The tech giant used a data set that had 13 million work items and bugs from 47,000 of its developers stored throughout AzureDevOps and GitHub repositories in order to build a process and machine learning model that is able to correctly distinguish between security and non-security bugs.
The system will also be able to precisely make out critical, high-priority security bugs about 97% of the time on average.
The plan is to open source the methodology on GitHub in the next few months and also use example models and other resources so that the system will be able to aid in supporting human experts.
In the process of developing its model, the security experts have approved the training data and the statistical sampling that was used to give them a feasible amount of data to analyse. The data had then been encoded into representations called feature vendors as researchers at Microsoft used a two-step process to design the system.
The model had first understood how to classify security and non-security bugs and then went on to learn how to apply security labels which are either critical, important or low-impact, to those bugs.
Two methods are used by Microsoft’s model to make the bug predictions, the first is an information retrieval approach which is called frequency-inverse document frequency algorithm (TF-IDF) that finds the number of times a word shows up in a document and goes on to check its relevance within a collection of titles. Bug titles are normally small and include about 10 words.
The second technique the software giant uses is a logistic regression model which uses a logistic function to model the probability of a specific class or event existing.
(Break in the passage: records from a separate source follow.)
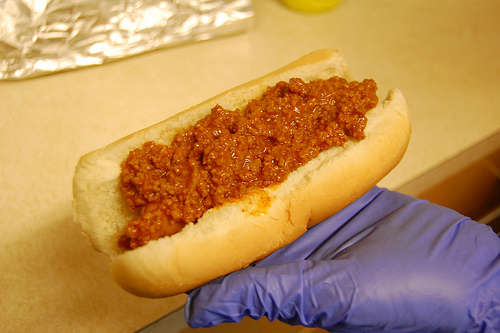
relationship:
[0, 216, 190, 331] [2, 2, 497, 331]
shadow on table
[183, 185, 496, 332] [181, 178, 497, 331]
wrinkles on gloves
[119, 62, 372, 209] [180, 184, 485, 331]
chili dog in hand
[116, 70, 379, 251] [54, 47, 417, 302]
chili on hotdog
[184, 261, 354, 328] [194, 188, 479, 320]
thumb on person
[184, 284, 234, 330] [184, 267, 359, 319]
tip on finger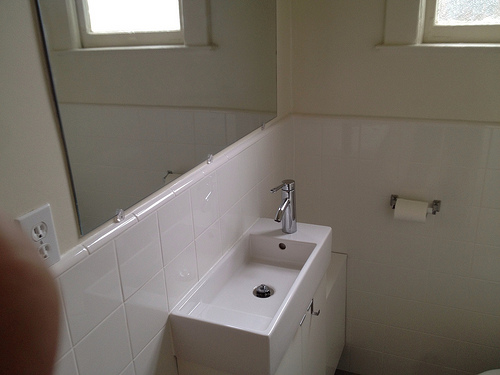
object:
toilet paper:
[393, 197, 429, 223]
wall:
[293, 114, 499, 374]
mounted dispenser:
[389, 194, 441, 216]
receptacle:
[325, 249, 347, 374]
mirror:
[35, 1, 277, 237]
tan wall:
[1, 1, 291, 274]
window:
[433, 1, 500, 26]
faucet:
[269, 179, 298, 234]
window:
[85, 0, 179, 38]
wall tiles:
[54, 244, 127, 347]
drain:
[252, 284, 275, 297]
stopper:
[255, 283, 269, 294]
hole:
[277, 241, 286, 249]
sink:
[170, 216, 332, 371]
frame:
[373, 2, 498, 61]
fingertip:
[0, 210, 63, 374]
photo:
[0, 0, 498, 373]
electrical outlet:
[15, 205, 60, 269]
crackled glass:
[433, 0, 500, 27]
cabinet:
[270, 276, 338, 374]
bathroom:
[1, 0, 500, 374]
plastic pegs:
[110, 120, 266, 224]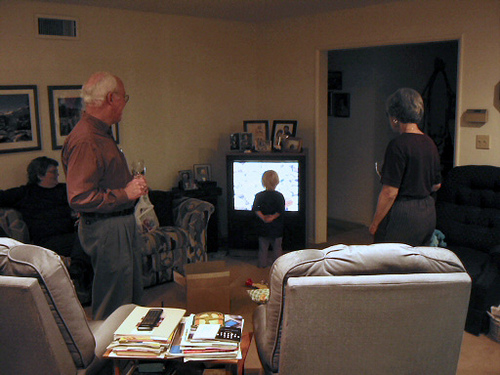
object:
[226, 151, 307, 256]
television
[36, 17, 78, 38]
vent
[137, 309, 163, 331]
remote control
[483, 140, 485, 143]
light switch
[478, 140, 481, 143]
light switch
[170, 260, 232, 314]
cardboard box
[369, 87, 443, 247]
woman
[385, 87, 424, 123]
hair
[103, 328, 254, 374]
table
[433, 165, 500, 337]
chair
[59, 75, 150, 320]
man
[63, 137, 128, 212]
arm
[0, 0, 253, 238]
wall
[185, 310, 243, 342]
books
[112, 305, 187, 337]
books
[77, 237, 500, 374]
floor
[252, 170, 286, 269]
boy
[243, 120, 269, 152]
pictures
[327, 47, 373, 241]
hallway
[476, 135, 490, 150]
switch panel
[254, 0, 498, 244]
wall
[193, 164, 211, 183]
pictures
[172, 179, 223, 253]
table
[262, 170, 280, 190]
hair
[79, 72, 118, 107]
hair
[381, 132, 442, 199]
shirt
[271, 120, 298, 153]
framed pictures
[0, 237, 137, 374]
chair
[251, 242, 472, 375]
chair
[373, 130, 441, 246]
outfit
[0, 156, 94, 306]
person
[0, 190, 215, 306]
couch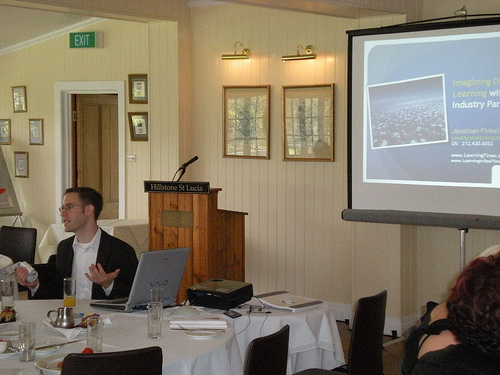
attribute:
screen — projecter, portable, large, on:
[345, 25, 499, 231]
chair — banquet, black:
[62, 343, 165, 371]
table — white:
[7, 272, 343, 375]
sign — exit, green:
[72, 25, 99, 52]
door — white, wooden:
[55, 73, 124, 226]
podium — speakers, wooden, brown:
[145, 172, 247, 310]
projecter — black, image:
[187, 275, 259, 314]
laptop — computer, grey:
[99, 243, 195, 308]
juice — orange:
[64, 276, 77, 310]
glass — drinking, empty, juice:
[145, 301, 173, 346]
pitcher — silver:
[47, 309, 88, 328]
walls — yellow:
[7, 14, 488, 317]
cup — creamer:
[48, 303, 93, 336]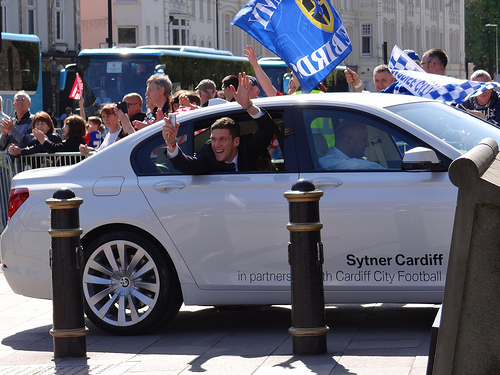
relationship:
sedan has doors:
[1, 93, 500, 335] [130, 99, 306, 292]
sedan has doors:
[1, 93, 500, 335] [301, 102, 460, 292]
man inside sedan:
[162, 71, 289, 176] [1, 93, 500, 335]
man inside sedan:
[318, 119, 389, 171] [1, 93, 500, 335]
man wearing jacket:
[162, 71, 289, 176] [166, 113, 281, 171]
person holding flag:
[243, 43, 303, 96] [229, 0, 354, 96]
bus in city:
[73, 44, 350, 118] [1, 2, 497, 374]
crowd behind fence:
[3, 59, 500, 146] [3, 153, 95, 236]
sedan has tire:
[1, 93, 500, 335] [78, 227, 184, 336]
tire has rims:
[78, 227, 184, 336] [81, 241, 160, 327]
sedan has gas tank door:
[1, 93, 500, 335] [90, 174, 126, 199]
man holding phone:
[162, 71, 289, 176] [166, 112, 176, 128]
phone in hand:
[166, 112, 176, 128] [160, 118, 181, 148]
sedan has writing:
[1, 93, 500, 335] [236, 252, 446, 284]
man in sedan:
[318, 119, 389, 171] [1, 93, 500, 335]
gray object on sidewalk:
[425, 138, 498, 374] [2, 360, 497, 374]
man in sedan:
[162, 71, 289, 176] [1, 93, 500, 335]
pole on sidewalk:
[46, 187, 91, 365] [2, 360, 497, 374]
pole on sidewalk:
[283, 179, 331, 356] [2, 360, 497, 374]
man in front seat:
[318, 119, 389, 171] [310, 134, 332, 159]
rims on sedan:
[81, 241, 160, 327] [1, 93, 500, 335]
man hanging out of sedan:
[162, 71, 289, 176] [1, 93, 500, 335]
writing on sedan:
[236, 252, 446, 284] [1, 93, 500, 335]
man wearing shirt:
[318, 119, 389, 171] [320, 146, 397, 173]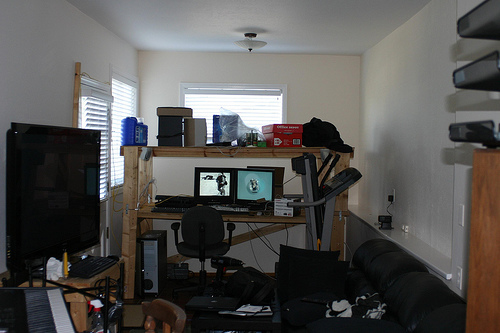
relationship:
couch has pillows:
[272, 232, 437, 331] [286, 254, 349, 301]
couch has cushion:
[272, 232, 437, 331] [360, 243, 406, 303]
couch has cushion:
[272, 232, 437, 331] [402, 280, 452, 330]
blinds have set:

Microsoft said in a blog post the announced the new system, how it had used the machine learning models and security experts to help find security bugs, by saying:
“Every day, software developers stare down a long list of features and bugs that need to be addressed. Security professionals try to help by using automated tools to prioritize security bugs, but too often, engineers waste time on false positives or miss a critical security vulnerability that has been misclassified. To tackle this problem data science and security teams came together to explore how machine learning could help. We discovered that by pairing machine learning models with security experts, we can significantly improve the identification and classification of security bugs.”
The new system has already been released into its internal production and is constantly being retrained with data that has been given the green light by the company’s security experts who observe the number of bugs that are generated at the time of software development.